Le 22 juin 1940, la France et l’Allemagne signaient un Armistice en forêt de Compiègne. Conclusion d’une débâcle militaire et premier pas vers la Collaboration.
Le calice jusqu’à la lie. En juin 1940, l’armée française s’effondre, les Allemands sont à Paris. Réfugié à Bordeaux, le gouvernement se divise. Les tenants du combat à outrance sont balayés par le parti de l’Armistice : Pétain prend le pouvoir. Une délégation est envoyée négocier avec le Reich.
Contrairement à ce que ses membres imaginent, ce périple depuis le sud-ouest ne s’achève pas dans la capitale. Les plénipotentiaires sont menés en forêt de Compiègne, où les vainqueurs ont imaginé une mise en scène vengeresse. Les négociations se dérouleront à l’endroit-même où l’empire allemand a rendu les armes en 1918, la clairière de Rethondes. Et dans quel décor ? Le wagon de l’Armistice, bien sûr. Adolf Hitler veut laver l’affront fait à sa patrie.
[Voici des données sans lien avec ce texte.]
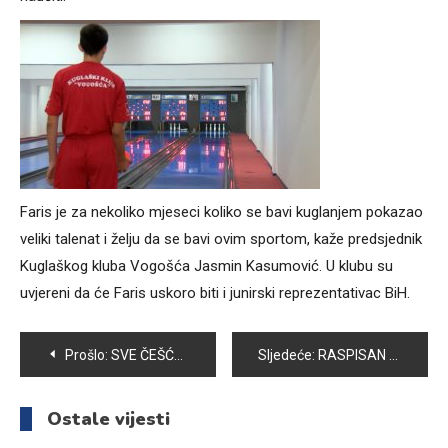
Faris je za nekoliko mjeseci koliko se bavi kuglanjem pokazao
veliki talenat i želju da se bavi ovim sportom, kaže predsjednik
Kuglaškog kluba Vogošća Jasmin Kasumović. U klubu su
uvjereni da će Faris uskoro biti i junirski reprezentativac BiH.
Navigacija
Prošlo:
SVE ČEŠĆA OVISNOST O INTERNETU KOD MLADIH
Sljedeće:
RASPISAN JAVNI POZIV ZA DODJELU STOČNE HRANE U CILJU PODRŠKE STOČNOM FONDU U OPĆINI VOGOŠĆA
članaka
Ostale vijesti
Apprenant la nouvelle de son émissaire, Charles Huntziger, le général Weygand a ces mots : "Mon pauvre ami". Le chef des armées françaises mesure toute la portée du choix fait par l’ennemi. Il était lui-même présent dans l’Oise, le 11 novembre 1918. Weygand était alors l’aide de camp du maréchal Foch.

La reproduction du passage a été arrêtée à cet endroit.